## Page extract
FAIR Board
Chairman
Senakpon Gérard GUEDEGBE was elected Chairman of the FAIR Board during an AGM on 30 October 2011 in Johannesburg, South Africa. Gerard is also Président of RJCE-BENIN , info@rjcebenin.net, based in Cotonou – Bénin and publishes the ‘Journal education Tribune’ www.rjcebenin.net/educationtribune
Deputy Chairman
Charles Mwanguhya Mpagi is political editor at Uganda’s leading independent media company, Monitor Publications Ltd. Besides hosting the most listened to political/current affairs talk show in Uganda, the Kfm Hot Seat on 93.3 Kfm Radio, Mwanguhya Mpagi investigates political affairs and human rights violations in Uganda. In 2007, Mwanguhya Mpagi and colleague Angelo Izama took government to court in an Access to Information lawsuit seeking to obtain public agreements with various international oil companies that are active in the western part of the country. The case is currently before the High Court in Uganda
Secretary General
Eva Flomo is a seasoned investigative reporter from the central region of Bong County in Liberia. She holds a BA degree in Mass Communications and Sociology and has worked in various newsrooms as a reporter, editor, news anchor and producer. Flomo currently produces and anchors the Liberia-UNMIL radio’s flagship current affairs program – Coffee Break on the United Nations Mission. Throughout her career Flomo has earned awards for best radio journalist, best producer and presenter. Her investigation into water pollution in Liberia was the main radio presentation at the African Investigative Journalism Conference in 2010 in Johannesburg.

## Tasks to carry out
1. According to the FAIR Board page, in which city was Senakpon Gérard GUEDEGBE elected Chairman of the FAIR Board?
2. Go on with the FAIR Board page, picking up after its final sentence.

Stored records:
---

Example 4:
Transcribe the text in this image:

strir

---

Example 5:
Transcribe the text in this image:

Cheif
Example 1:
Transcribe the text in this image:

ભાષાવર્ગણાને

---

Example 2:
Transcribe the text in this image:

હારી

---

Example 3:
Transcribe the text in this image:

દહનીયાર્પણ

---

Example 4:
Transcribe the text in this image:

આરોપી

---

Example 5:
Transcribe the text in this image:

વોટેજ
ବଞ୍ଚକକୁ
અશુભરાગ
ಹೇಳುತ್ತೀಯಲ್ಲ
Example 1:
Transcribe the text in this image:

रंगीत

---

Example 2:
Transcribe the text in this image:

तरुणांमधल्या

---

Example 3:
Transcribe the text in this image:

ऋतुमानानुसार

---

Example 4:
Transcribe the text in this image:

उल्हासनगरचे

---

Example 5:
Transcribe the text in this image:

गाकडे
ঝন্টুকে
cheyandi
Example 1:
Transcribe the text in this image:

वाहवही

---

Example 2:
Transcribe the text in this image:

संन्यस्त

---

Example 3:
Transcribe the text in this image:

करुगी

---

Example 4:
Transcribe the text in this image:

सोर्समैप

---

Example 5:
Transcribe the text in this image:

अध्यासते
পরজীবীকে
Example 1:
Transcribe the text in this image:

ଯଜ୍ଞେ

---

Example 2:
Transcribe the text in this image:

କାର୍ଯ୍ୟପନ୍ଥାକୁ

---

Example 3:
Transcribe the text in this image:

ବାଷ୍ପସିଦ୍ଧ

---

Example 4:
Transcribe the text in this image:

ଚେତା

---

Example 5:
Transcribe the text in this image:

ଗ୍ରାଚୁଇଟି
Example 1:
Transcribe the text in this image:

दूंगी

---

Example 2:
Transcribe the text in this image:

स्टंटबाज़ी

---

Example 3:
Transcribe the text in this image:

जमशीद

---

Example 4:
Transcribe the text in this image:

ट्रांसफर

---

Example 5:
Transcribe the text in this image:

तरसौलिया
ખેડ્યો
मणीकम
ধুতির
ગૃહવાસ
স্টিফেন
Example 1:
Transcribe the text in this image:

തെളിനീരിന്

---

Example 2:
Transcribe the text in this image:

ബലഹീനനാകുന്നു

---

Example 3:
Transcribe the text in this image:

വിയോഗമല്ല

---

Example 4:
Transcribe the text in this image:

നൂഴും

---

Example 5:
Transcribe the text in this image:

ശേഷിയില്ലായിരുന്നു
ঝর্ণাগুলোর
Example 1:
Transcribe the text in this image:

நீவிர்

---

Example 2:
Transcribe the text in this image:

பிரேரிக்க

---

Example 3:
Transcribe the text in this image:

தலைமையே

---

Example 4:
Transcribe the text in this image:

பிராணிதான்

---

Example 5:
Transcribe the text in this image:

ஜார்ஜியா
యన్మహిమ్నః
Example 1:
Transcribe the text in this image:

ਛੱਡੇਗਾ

## Results
1. Johannesburg, South Africa.

2.
Treasurer
John Grobler is an investigative reporter for the prestigious Namibian (Namibia) and the Mail & Guardian (South Africa). He also contributes to a number of other leading international publications. He has won a number of awards over the years, including the CNN Award for Business Journalism and the MISA Namibia Investigative Journalism Award. He is a former co-chair and a founding member of FAIR.
Suzana Mendes is the deputy Editor of Angolense, in Angola, and a long-serving FAIR member.
Eric Mwamba has been an investigative journalist since age 20. He was editor of the biweekly 2 Rives in Brazzaville in 2003-2004 and the pan-African magazine Africa News in Abidjan, 2006-2007. Having also served as chairman of FAIR in 2009, his investigations on the trafficking of young African soccer players and the plight of cocoa farmers in Ivory Coast have received wide international media coverage. Eric Mwamba is currently involved in a project called, Africa Media 21, which combines online daily, web radio and mobile phone information sharing.
Theophilus Abbah is the Editor of Sunday Trust, a national weekly publication by Media Trust Limited, with headquarters in Abuja, the capital of Nigeria. Abbah has worked for the Sunday Trust from August, 2007, when he joined the newsroom as Investigations Editor and pioneered a desk charged with the task of investigative reporting and follow-up of story lines. Since his promotion to editor in July 2008 he has increased the paper’s focus on exclusive investigative stories. Abbah won the 2009 ‘Editors’ Courage’ FAIR award for his courageous publication, in spite of pressures from powerful forces, of a story that exposed political dynasties in Nigeria.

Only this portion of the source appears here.